Now, my numbers are:
1 MB in first block - we only allocate for x
1st approach:1.0, 1025.0, 2.0, 1025.0
2nd approach: 2.0, 1025.0, 2.0, 1026.0
So in a theoretical GPU with 1025 GPU memory, the first approach fits and the second doesn’t - right? Or did I cheat?

You allocate on the CPU and then use.to(device) instead of directly allocating on the device - is it important here or just for quick prototyping?
Could you please elaborate more on the effect we cancel when we do os.environ["CUBLAS_WORKSPACE_CONFIG"] = ":0:0"? What might happen if we don’t do that?

Much appreciated,
Yiftach

ptrblck · July 7, 2023, 8:15am

Your code doesn’t correspond to a real use case as you are creating intermediate tensors, which are not used or assigned at all. So it seems as if you are now profiling the caching mechanism, how fast tensors are freed (i.e. returned to the cache etc.). But yes, generally just profiling your real use case might still be a good idea.
No, you should directly allocate on the device for performance reasons.
The reported memory won’t “perfectly” match the expected one only considering the tensors since cuBLAS will allocate its workspace, too, as seen here:

## setup
device = "cuda"

xs = torch.randn(1024, 1024).to(device)
lin = nn.Linear(1024, 1024, bias=False).to(device)
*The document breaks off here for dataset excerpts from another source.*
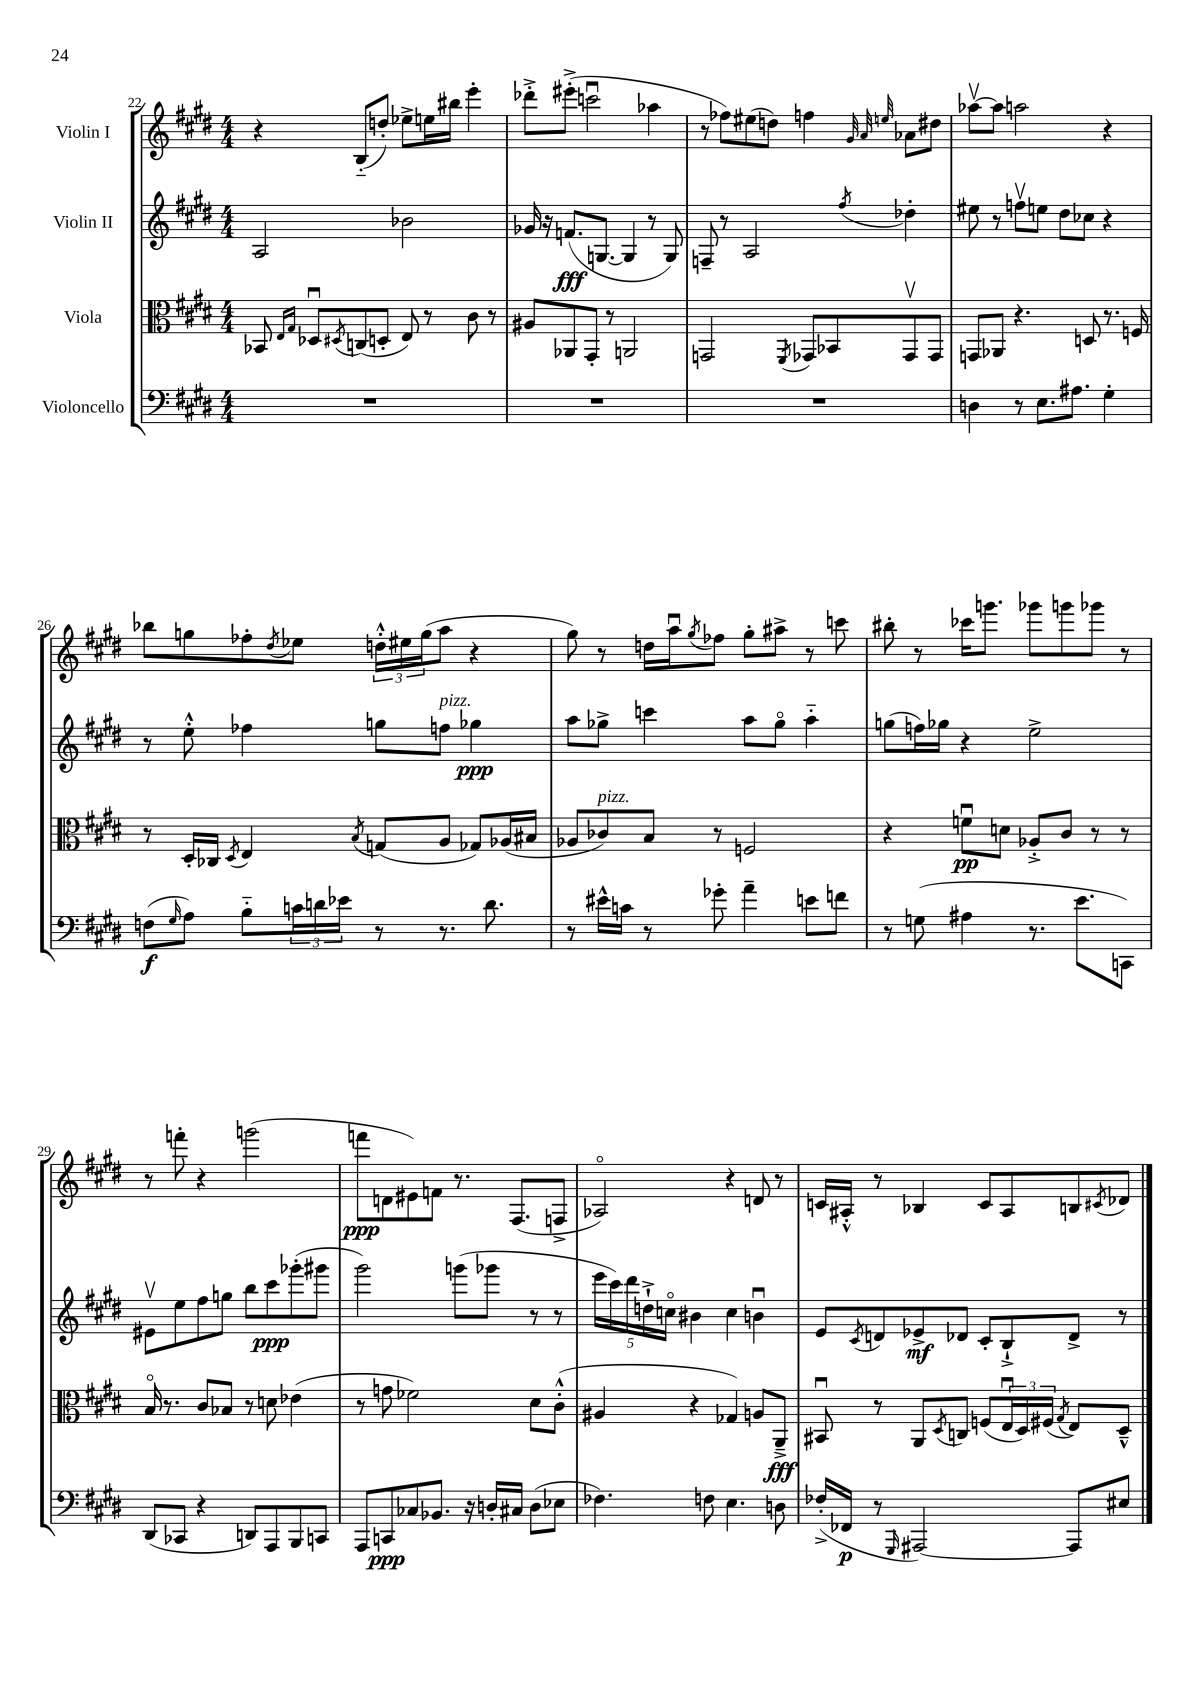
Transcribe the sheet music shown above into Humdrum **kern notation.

**kern	**kern	**kern	**kern
*staff4	*staff3	*staff2	*staff1
*clefF4	*clefC3	*clefG2	*clefG2
*k[f#c#g#d#]	*k[f#c#g#d#]	*k[f#c#g#d#]	*k[f#c#g#d#]
*M4/4	*M4/4	*M4/4	*M4/4
1r	8BB-	2A	4r
.	16qqE	.	.
.	16qqG#	.	.
.	8D-u	.	.
.	8qD#	.	.
.	(8C	.	(8B'~
.	8D'	.	8dd')
.	8E)	2b-	8ee-^
.	8r	.	16ee
.	.	.	16bb#
.	8c#	.	4eee'
.	8r	.	.
=	=	=	=
1r	8A#	16g-	8ddd-'^
.	.	16r	.
.	8AA-	(8.f	(8eee#'^
.	8GG#'	.	2cccu
.	.	[8.G	.
.	8r	.	.
.	2AA	4G]	.
.	.	8r	4aa-
.	.	8G)	.
=	=	=	=
1r	2GG	8F~	8r
.	.	8r	8ff-)
.	.	2A	(8ee#
.	.	.	8dd)
.	8qFF#	.	.
.	8GG-	.	4ff
.	8BB-	.	.
.	.	.	32qqg#
.	.	.	32qqa
.	.	8qff#	32qqee
.	8GG-v	4dd-'	8a-
.	8GG-	.	8dd#
=	=	=	=
4D	8GG	8ee#	[8aa-v
.	8AA-	8r	8aa-]
8r	4.r	8ffv	2aa
8.E	.	8ee	.
.	.	8dd#	.
8.A#	.	.	.
.	8D	8cc-	.
4G#'	8.r	4r	4r
.	16F	.	.
=	=	=	=
(8F	8r	8r	8bb-
16qqG#	.	.	.
8A)	16D#'	8ee'^^	8gg
.	16C-	.	.
.	8qD#	.	.
8B'~	4E	4ff-	8ff-'
.	.	.	8qdd#
24c	.	.	8ee-
24d	.	.	.
24e-	.	.	.
.	8qB	.	.
8r	(8G	8gg	24dd'^^
.	.	.	24ee#
.	.	.	(24gg
8.r	8A	8ff	8aa
.	8G-)	4gg-	4r
8.d	.	.	.
.	(16A-	.	.
.	16B#	.	.
=	=	=	=
8r	8A-	8aa	8gg#)
16e#^^	8c-)	8gg-^	8r
16c	.	.	.
8r	8B	4ccc	16dd
.	.	.	16aau
.	.	.	8qgg#
8g-'	8r	.	8ff-
4a~	2F	8aa	8gg#'
.	.	8gg-o	8aa#^
8e	.	4aa'~	8r
8f	.	.	8ccc
=	=	=	=
8r	4r	(8gg	8bb#'
(8G	.	16ff)	8r
.	.	16gg-	.
4A#	8fu	4r	16ccc-
.	.	.	8.ggg
.	8d	.	.
8.r	8A-'^	2ee^	8ggg-
.	8c#	.	8ggg
8.e	.	.	.
.	8r	.	8ggg-
8CC)	8r	.	8r
=	=	=	=
(8DD#	16Bo	8e#v	8r
.	8.r	.	.
8CC-	.	8ee	8fff'
4r	8c#	8ff#	4r
.	8B-	8gg	.
8DD)	8r	8bb	(2ggg
8AAA	8d	8ccc#	.
8BBB	(4e-	(8ggg-'	.
8CC	.	8ggg#	.
=	=	=	=
8AAA	8r	2ggg#)	8fff
8CC	8g	.	8d
8C-	2f-)	.	8e#)
8.BB-	.	.	8f
.	.	(8ggg	8.r
16r	.	.	.
16D'	.	8ggg-	.
16C#	.	.	(8.F#
(8D	8d#	8r	.
8E-	(8c#'^^	8r	8F^
=	=	=	=
4.F-)	4A#	20eee	2A-o)
.	.	20ccc#)	.
.	.	20ddd#	.
.	.	20dd`^	.
.	.	20cco	.
.	4r	4b#	.
8F	.	.	.
4.E	4G-)	4cc	4r
.	8A	4bu	8d
8D	8AA~^	.	8r
=	=	=	=
(16F-'^	8BB#u	8e	16c
16FF-	.	.	16A#'^^
.	.	8qc#	.
8r	8r	8d	8r
16qqGGG#	.	.	.
[2AAA#)	8AA	8e-^	4B-
.	8qD#	.	.
.	8C	8d-	.
.	(8F	8c#'	8c
.	24Eu	8B`^	8A#
.	24D#)	.	.
.	(24F#	.	.
.	8qG#	.	.
8AAA#]	8E)	8d-^	8B
.	.	.	8qc#
8E#	8D#~^^	8r	8d-
==	==	==	==
*-	*-	*-	*-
print(torch.cuda.memory_allocated()/1024**2)
# 8.0

out = lin(xs)
print(torch.cuda.memory_allocated()/1024**2)
# 20.125

torch._C._cuda_clearCublasWorkspaces()
print(torch.cuda.memory_allocated()/1024**2)
# 12.0

The workspace allocation is irrelevant for your use case, which is why I’ve disabled it to create memory allocation values which are easier to understand.

yiftach · July 7, 2023, 11:25am

Fair enough, I may have over-simplified. Here is an example of a more realistic f, where the second approach requires more memory (at its peak):

import torch
import torch.nn as nn
import os

os.environ["CUBLAS_WORKSPACE_CONFIG"] = ":0:0"

###############################################################################
## setup
device = "cuda"

xs = torch.randn(16, 4 * 1024, 256, device=device)
print(torch.cuda.memory_allocated()/1024**2)
# 64.0

f = nn.MultiheadAttention(256, 1, device=device)
print(torch.cuda.memory_allocated()/1024**2)
# 65.00390625

print(torch.cuda.max_memory_allocated()/1024**2)
# 65.00390625

###############################################################################
## 1st approach
ys = list()
for x in xs:
    ys.append(f(x, x, x)[0])

print(torch.cuda.memory_allocated()/1024**2)
# 1409.00390625
print(torch.cuda.max_memory_allocated()/1024**2)
# 1477.00390625

ys = torch.stack(ys)

print(torch.cuda.memory_allocated()/1024**2)
# 1473.00390625
print(torch.cuda.max_memory_allocated()/1024**2)
# 1477.00390625

###############################################################################
## 2nd approach
# make sure we are at the same stage
print(torch.cuda.memory_allocated()/1024**2)
# 65.00390625

print(torch.cuda.max_memory_allocated()/1024**2)
# 65.00390625

ys = torch.empty_like(xs)
for i, x in enumerate(xs):
    ys[i] = f(x, x, x)[0]

print(torch.cuda.memory_allocated()/1024**2)
# 1409.00390625

print(torch.cuda.max_memory_allocated()/1024**2)
# 1481.00390625

To be honest, even in this case of MHA, only certain choices for the sequence length and the hidden dimension make the 2nd approach worse, and the difference is small in any case. Still, I believe the answer may depend on f. Perhaps a general rule could be constructed about when each is favorable (or one may resort to profiling).